**Task to carry out**
The lines to reproduce run from the one containing "Page size: 2003x1125." through the final line of the entries; write them out exactly and add nothing.

(Page segmentation data)
/---

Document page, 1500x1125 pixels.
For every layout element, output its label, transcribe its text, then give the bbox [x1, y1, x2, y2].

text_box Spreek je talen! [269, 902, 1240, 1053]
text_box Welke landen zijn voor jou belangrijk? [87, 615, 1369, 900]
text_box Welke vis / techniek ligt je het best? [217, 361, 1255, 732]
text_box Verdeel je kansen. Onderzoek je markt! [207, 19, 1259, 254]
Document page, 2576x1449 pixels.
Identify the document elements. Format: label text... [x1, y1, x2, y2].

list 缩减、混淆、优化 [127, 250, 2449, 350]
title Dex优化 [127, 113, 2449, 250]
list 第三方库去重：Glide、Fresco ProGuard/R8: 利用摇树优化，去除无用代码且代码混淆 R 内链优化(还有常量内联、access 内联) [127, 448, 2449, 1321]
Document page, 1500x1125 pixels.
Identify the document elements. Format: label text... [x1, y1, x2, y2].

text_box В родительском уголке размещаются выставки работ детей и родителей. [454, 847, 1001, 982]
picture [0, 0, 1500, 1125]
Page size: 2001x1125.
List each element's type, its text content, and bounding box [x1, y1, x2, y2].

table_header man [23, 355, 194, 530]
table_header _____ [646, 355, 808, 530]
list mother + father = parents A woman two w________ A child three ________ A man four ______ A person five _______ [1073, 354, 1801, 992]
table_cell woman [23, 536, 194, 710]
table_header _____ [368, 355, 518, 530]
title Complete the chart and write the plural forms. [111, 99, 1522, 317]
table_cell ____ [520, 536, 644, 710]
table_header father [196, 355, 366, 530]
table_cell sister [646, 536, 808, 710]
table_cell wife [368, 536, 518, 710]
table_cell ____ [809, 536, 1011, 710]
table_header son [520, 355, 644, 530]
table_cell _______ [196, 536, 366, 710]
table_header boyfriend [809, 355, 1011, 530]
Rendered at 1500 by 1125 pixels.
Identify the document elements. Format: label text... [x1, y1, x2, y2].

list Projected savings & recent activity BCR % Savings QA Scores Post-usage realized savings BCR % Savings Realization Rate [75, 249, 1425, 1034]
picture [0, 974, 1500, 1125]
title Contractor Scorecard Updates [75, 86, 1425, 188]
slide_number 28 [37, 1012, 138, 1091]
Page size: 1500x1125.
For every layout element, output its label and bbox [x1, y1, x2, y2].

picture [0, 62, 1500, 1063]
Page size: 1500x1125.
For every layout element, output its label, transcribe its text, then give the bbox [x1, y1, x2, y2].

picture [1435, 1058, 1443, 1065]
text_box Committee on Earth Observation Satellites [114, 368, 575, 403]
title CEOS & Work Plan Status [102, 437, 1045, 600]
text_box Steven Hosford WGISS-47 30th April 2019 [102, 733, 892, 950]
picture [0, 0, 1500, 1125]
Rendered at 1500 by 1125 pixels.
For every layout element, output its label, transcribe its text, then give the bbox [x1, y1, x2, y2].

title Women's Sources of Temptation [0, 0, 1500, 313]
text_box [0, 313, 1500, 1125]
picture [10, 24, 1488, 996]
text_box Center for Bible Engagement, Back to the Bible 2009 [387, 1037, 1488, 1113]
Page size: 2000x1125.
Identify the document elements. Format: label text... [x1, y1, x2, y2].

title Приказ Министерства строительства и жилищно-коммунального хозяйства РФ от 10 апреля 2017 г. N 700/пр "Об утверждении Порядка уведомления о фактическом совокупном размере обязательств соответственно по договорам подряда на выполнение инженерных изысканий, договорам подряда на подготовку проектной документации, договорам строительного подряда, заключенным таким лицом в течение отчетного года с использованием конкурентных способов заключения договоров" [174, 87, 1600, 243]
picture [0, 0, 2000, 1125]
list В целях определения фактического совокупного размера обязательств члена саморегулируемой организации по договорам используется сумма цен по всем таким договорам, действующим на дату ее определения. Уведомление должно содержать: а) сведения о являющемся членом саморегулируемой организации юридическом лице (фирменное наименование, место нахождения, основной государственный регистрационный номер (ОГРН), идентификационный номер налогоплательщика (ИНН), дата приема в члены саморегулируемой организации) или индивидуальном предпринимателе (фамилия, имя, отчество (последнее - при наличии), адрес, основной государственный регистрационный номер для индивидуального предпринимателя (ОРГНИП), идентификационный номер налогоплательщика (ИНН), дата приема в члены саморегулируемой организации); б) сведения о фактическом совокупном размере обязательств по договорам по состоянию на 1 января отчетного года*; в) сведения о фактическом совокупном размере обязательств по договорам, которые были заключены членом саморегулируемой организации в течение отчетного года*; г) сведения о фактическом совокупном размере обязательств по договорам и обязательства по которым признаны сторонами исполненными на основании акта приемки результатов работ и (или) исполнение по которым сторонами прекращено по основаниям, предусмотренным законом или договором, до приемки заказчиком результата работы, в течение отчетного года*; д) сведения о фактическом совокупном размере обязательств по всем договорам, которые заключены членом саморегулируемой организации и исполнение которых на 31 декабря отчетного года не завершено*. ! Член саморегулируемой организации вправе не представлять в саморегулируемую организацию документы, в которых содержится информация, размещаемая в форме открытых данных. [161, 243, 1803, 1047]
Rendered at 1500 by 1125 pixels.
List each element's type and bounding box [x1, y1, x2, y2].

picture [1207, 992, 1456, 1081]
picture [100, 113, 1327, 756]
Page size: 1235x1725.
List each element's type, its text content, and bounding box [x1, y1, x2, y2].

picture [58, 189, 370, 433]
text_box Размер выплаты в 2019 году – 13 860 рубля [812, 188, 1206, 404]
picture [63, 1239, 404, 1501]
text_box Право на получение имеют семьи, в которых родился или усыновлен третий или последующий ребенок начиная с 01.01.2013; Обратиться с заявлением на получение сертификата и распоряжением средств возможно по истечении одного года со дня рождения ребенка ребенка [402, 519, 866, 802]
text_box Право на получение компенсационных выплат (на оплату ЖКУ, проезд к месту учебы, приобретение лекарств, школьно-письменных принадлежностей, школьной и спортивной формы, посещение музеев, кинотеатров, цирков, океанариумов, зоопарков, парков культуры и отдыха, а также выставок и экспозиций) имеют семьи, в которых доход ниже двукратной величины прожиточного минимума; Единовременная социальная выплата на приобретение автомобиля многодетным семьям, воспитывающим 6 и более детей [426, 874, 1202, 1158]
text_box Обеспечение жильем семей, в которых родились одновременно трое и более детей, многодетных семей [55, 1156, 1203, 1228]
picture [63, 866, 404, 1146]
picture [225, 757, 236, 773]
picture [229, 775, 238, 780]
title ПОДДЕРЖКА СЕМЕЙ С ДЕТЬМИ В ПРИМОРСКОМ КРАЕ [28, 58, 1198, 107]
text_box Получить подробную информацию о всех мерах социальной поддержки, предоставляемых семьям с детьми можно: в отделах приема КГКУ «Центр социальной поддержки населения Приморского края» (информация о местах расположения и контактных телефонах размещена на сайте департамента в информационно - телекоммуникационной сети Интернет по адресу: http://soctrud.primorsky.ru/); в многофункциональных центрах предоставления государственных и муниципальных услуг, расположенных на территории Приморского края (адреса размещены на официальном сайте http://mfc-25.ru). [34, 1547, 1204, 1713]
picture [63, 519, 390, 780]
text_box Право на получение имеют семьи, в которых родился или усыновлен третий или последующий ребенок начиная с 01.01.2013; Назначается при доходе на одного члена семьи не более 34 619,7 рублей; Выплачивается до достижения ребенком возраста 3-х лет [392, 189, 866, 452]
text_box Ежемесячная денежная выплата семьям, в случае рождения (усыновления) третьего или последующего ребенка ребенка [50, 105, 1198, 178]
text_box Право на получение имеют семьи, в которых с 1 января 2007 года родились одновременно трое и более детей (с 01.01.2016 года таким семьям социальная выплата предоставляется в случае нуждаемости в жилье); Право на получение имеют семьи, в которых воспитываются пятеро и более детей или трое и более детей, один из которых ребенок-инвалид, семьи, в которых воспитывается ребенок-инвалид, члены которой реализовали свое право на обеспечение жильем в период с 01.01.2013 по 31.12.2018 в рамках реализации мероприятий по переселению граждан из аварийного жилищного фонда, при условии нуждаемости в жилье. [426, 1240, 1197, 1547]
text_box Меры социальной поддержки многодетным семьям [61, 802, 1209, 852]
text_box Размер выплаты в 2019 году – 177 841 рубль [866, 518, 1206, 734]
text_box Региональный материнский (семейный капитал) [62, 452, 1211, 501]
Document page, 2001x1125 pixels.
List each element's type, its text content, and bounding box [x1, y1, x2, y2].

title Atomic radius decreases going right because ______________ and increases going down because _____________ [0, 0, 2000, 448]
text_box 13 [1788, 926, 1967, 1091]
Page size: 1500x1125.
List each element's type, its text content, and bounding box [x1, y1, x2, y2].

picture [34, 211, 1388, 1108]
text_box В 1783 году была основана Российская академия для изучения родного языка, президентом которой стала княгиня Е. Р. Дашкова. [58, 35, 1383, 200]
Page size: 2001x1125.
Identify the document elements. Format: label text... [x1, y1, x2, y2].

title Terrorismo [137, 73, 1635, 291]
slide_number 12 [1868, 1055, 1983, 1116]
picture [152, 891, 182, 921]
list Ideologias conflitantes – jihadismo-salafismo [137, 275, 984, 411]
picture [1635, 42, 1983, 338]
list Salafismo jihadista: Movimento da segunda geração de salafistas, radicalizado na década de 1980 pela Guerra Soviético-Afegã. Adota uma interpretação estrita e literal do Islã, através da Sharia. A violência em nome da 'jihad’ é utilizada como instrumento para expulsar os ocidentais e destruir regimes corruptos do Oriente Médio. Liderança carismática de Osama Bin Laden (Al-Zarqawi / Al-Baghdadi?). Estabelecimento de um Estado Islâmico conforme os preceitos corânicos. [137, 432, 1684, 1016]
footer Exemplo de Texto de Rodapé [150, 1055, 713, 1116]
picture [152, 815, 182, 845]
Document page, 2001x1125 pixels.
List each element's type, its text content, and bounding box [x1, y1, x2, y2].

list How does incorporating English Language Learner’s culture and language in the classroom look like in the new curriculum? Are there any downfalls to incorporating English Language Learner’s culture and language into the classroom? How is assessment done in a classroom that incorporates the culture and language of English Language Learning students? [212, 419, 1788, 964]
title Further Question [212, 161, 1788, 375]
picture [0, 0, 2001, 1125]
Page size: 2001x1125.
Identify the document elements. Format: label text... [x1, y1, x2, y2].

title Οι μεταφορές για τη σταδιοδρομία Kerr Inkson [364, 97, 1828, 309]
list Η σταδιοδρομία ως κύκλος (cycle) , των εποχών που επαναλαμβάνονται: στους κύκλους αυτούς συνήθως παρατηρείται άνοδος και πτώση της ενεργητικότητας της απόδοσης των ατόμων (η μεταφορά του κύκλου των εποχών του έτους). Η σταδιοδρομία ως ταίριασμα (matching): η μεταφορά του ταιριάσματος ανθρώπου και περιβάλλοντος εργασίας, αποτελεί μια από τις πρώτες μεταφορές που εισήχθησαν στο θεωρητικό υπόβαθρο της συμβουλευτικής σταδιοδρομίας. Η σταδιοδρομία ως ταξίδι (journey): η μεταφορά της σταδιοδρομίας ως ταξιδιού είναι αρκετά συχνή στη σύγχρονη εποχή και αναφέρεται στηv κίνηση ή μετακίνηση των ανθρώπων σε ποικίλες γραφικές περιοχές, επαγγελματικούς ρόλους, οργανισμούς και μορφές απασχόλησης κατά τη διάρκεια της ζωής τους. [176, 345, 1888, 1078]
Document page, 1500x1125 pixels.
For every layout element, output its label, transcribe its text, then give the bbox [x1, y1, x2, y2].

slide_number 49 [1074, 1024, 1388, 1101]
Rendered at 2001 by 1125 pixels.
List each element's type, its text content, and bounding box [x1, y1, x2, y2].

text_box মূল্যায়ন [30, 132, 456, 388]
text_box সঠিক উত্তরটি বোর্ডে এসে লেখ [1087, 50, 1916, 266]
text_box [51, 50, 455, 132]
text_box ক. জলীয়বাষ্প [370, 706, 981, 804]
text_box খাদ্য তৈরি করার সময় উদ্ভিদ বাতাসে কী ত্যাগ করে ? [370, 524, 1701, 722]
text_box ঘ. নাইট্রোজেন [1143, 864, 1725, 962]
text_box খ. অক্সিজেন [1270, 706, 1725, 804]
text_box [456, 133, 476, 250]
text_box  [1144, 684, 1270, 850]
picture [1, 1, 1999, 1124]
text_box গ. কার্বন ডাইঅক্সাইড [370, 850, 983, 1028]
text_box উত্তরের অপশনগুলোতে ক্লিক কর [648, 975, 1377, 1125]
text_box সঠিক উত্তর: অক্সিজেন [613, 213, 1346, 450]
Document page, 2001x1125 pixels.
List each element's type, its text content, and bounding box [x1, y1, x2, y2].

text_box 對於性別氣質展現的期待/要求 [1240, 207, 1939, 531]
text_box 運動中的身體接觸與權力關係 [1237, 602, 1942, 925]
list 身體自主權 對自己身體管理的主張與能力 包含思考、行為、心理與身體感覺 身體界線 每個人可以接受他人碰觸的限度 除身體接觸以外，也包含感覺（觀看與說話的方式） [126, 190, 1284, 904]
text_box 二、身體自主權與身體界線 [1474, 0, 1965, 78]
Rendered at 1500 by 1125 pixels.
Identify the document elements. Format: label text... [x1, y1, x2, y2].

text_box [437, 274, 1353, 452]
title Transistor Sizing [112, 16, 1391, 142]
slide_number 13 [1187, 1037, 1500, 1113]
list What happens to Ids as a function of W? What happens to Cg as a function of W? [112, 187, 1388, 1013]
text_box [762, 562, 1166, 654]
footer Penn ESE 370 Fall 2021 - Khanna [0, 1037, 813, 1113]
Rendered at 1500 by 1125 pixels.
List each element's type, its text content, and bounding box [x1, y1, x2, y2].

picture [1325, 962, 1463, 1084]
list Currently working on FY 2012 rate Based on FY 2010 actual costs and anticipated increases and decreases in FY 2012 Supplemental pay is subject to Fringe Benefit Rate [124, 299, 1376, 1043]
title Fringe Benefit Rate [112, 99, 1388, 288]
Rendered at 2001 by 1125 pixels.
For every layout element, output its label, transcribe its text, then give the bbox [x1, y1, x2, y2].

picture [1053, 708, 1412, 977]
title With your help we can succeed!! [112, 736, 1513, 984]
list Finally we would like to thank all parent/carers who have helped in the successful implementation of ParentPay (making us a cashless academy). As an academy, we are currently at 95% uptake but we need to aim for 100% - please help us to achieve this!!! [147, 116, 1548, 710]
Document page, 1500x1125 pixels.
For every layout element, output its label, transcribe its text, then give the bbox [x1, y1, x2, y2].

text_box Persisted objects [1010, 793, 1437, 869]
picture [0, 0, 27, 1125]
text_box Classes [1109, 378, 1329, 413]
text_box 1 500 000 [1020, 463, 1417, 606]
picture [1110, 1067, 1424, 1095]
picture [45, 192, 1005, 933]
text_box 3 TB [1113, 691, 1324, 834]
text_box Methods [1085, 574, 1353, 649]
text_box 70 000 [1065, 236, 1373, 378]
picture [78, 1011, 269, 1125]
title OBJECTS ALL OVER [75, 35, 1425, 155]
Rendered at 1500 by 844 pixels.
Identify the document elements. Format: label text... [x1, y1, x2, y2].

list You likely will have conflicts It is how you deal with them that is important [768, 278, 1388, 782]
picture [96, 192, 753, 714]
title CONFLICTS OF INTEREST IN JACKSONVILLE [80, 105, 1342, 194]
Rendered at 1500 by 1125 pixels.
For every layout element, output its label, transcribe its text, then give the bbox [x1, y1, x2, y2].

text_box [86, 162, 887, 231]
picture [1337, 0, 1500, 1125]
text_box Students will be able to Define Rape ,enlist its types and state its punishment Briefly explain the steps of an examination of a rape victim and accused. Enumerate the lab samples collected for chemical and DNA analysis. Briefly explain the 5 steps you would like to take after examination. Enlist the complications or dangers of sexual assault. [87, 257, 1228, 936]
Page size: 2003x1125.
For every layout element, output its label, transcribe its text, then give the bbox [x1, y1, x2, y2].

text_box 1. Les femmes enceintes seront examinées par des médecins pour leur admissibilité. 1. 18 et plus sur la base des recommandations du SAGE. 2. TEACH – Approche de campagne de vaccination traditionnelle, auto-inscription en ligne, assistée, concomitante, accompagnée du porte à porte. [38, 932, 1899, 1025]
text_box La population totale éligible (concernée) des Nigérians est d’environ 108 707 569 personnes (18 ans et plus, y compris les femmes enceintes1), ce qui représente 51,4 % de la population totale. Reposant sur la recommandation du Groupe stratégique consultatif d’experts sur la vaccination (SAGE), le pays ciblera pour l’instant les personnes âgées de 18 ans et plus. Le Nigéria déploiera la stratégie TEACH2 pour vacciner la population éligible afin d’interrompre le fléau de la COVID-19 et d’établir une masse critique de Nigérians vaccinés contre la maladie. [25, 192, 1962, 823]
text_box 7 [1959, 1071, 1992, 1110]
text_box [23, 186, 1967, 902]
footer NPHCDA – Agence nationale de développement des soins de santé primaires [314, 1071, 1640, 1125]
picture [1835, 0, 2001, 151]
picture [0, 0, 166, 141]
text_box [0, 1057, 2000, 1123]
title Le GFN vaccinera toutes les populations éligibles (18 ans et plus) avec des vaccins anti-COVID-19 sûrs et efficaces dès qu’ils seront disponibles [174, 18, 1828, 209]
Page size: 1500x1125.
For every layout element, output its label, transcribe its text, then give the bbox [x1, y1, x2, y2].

\---

**Output for this task**
Page size: 2003x1125.
For every layout element, output its label, transcribe its text, then give the bbox [x1, y1, x2, y2].

text_box 1. Les femmes enceintes seront examinées par des médecins pour leur admissibilité. 1. 18 et plus sur la base des recommandations du SAGE. 2. TEACH – Approche de campagne de vaccination traditionnelle, auto-inscription en ligne, assistée, concomitante, accompagnée du porte à porte. [38, 932, 1899, 1025]
text_box La population totale éligible (concernée) des Nigérians est d’environ 108 707 569 personnes (18 ans et plus, y compris les femmes enceintes1), ce qui représente 51,4 % de la population totale. Reposant sur la recommandation du Groupe stratégique consultatif d’experts sur la vaccination (SAGE), le pays ciblera pour l’instant les personnes âgées de 18 ans et plus. Le Nigéria déploiera la stratégie TEACH2 pour vacciner la population éligible afin d’interrompre le fléau de la COVID-19 et d’établir une masse critique de Nigérians vaccinés contre la maladie. [25, 192, 1962, 823]
text_box 7 [1959, 1071, 1992, 1110]
text_box [23, 186, 1967, 902]
footer NPHCDA – Agence nationale de développement des soins de santé primaires [314, 1071, 1640, 1125]
picture [1835, 0, 2001, 151]
picture [0, 0, 166, 141]
text_box [0, 1057, 2000, 1123]
title Le GFN vaccinera toutes les populations éligibles (18 ans et plus) avec des vaccins anti-COVID-19 sûrs et efficaces dès qu’ils seront disponibles [174, 18, 1828, 209]
Page size: 1500x1125.
For every layout element, output its label, transcribe its text, then give the bbox [x1, y1, x2, y2].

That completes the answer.